__EXERCISE INSTRUCTIONS__:
Write out the data below in full. Keep it exact.

[Collected data]

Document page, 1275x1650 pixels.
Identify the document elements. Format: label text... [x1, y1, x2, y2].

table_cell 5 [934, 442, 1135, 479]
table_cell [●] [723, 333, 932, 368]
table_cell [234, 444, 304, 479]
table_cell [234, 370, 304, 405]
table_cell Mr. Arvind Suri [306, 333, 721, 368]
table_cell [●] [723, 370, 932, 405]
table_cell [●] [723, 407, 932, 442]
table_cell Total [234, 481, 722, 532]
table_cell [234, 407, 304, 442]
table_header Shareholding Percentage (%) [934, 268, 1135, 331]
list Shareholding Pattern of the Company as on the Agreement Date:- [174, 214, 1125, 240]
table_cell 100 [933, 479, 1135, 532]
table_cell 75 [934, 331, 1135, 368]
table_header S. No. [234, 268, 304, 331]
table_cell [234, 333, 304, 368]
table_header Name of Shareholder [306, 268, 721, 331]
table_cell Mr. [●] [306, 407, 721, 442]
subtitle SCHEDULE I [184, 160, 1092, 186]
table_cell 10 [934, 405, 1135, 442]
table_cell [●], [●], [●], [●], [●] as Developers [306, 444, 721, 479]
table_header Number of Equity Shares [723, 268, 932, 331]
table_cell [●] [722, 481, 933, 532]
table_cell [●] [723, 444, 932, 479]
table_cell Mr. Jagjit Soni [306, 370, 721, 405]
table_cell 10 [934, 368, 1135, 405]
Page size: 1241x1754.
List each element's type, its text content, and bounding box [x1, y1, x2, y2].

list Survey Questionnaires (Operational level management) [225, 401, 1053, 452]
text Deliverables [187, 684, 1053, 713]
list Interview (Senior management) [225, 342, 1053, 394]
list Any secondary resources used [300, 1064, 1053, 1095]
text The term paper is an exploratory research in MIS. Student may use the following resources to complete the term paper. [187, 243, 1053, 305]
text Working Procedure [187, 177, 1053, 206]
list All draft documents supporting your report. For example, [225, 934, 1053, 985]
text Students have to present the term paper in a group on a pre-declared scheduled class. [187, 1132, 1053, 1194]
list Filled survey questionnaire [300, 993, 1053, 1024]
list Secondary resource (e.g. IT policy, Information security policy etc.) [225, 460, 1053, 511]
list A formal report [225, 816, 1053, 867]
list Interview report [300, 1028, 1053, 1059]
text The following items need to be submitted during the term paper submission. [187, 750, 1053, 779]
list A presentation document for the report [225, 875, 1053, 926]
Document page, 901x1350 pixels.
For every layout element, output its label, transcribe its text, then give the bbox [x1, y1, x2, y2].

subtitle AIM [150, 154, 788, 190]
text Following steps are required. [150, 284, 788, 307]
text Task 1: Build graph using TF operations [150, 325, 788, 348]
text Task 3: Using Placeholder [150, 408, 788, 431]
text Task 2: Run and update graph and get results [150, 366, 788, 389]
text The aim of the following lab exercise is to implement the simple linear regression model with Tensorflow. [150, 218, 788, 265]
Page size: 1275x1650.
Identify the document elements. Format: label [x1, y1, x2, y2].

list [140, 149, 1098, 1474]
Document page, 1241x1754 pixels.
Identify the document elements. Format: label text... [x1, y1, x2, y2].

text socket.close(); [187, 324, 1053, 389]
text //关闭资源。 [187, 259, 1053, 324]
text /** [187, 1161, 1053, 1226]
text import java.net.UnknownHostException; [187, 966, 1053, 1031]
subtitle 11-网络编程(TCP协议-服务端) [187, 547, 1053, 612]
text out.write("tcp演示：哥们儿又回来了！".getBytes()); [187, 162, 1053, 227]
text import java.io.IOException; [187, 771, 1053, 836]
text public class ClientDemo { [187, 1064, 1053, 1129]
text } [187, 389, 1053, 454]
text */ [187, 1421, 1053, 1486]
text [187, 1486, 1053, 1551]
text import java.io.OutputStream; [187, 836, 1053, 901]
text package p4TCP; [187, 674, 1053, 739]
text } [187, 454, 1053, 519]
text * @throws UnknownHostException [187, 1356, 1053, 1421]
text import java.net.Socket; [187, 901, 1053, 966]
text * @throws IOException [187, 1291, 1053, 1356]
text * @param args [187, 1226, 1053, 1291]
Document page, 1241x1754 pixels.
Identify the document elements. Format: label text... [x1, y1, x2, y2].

__ANSWER FOR THIS EXERCISE__:
Document page, 1275x1650 pixels.
Identify the document elements. Format: label text... [x1, y1, x2, y2].

table_cell 5 [934, 442, 1135, 479]
table_cell [●] [723, 333, 932, 368]
table_cell [234, 444, 304, 479]
table_cell [234, 370, 304, 405]
table_cell Mr. Arvind Suri [306, 333, 721, 368]
table_cell [●] [723, 370, 932, 405]
table_cell [●] [723, 407, 932, 442]
table_cell Total [234, 481, 722, 532]
table_cell [234, 407, 304, 442]
table_header Shareholding Percentage (%) [934, 268, 1135, 331]
list Shareholding Pattern of the Company as on the Agreement Date:- [174, 214, 1125, 240]
table_cell 100 [933, 479, 1135, 532]
table_cell 75 [934, 331, 1135, 368]
table_header S. No. [234, 268, 304, 331]
table_cell [234, 333, 304, 368]
table_header Name of Shareholder [306, 268, 721, 331]
table_cell Mr. [●] [306, 407, 721, 442]
subtitle SCHEDULE I [184, 160, 1092, 186]
table_cell 10 [934, 405, 1135, 442]
table_cell [●], [●], [●], [●], [●] as Developers [306, 444, 721, 479]
table_header Number of Equity Shares [723, 268, 932, 331]
table_cell [●] [722, 481, 933, 532]
table_cell [●] [723, 444, 932, 479]
table_cell Mr. Jagjit Soni [306, 370, 721, 405]
table_cell 10 [934, 368, 1135, 405]
Page size: 1241x1754.
List each element's type, its text content, and bounding box [x1, y1, x2, y2].

list Survey Questionnaires (Operational level management) [225, 401, 1053, 452]
text Deliverables [187, 684, 1053, 713]
list Interview (Senior management) [225, 342, 1053, 394]
list Any secondary resources used [300, 1064, 1053, 1095]
text The term paper is an exploratory research in MIS. Student may use the following resources to complete the term paper. [187, 243, 1053, 305]
text Working Procedure [187, 177, 1053, 206]
list All draft documents supporting your report. For example, [225, 934, 1053, 985]
text Students have to present the term paper in a group on a pre-declared scheduled class. [187, 1132, 1053, 1194]
list Filled survey questionnaire [300, 993, 1053, 1024]
list Secondary resource (e.g. IT policy, Information security policy etc.) [225, 460, 1053, 511]
list A formal report [225, 816, 1053, 867]
list Interview report [300, 1028, 1053, 1059]
text The following items need to be submitted during the term paper submission. [187, 750, 1053, 779]
list A presentation document for the report [225, 875, 1053, 926]
Document page, 901x1350 pixels.
For every layout element, output its label, transcribe its text, then give the bbox [x1, y1, x2, y2].

subtitle AIM [150, 154, 788, 190]
text Following steps are required. [150, 284, 788, 307]
text Task 1: Build graph using TF operations [150, 325, 788, 348]
text Task 3: Using Placeholder [150, 408, 788, 431]
text Task 2: Run and update graph and get results [150, 366, 788, 389]
text The aim of the following lab exercise is to implement the simple linear regression model with Tensorflow. [150, 218, 788, 265]
Page size: 1275x1650.
Identify the document elements. Format: label [x1, y1, x2, y2].

list [140, 149, 1098, 1474]
Document page, 1241x1754 pixels.
Identify the document elements. Format: label text... [x1, y1, x2, y2].

text socket.close(); [187, 324, 1053, 389]
text //关闭资源。 [187, 259, 1053, 324]
text /** [187, 1161, 1053, 1226]
text import java.net.UnknownHostException; [187, 966, 1053, 1031]
subtitle 11-网络编程(TCP协议-服务端) [187, 547, 1053, 612]
text out.write("tcp演示：哥们儿又回来了！".getBytes()); [187, 162, 1053, 227]
text import java.io.IOException; [187, 771, 1053, 836]
text public class ClientDemo { [187, 1064, 1053, 1129]
text } [187, 389, 1053, 454]
text */ [187, 1421, 1053, 1486]
text [187, 1486, 1053, 1551]
text import java.io.OutputStream; [187, 836, 1053, 901]
text package p4TCP; [187, 674, 1053, 739]
text } [187, 454, 1053, 519]
text * @throws UnknownHostException [187, 1356, 1053, 1421]
text import java.net.Socket; [187, 901, 1053, 966]
text * @throws IOException [187, 1291, 1053, 1356]
text * @param args [187, 1226, 1053, 1291]
Document page, 1241x1754 pixels.
Identify the document elements. Format: label text... [x1, y1, x2, y2].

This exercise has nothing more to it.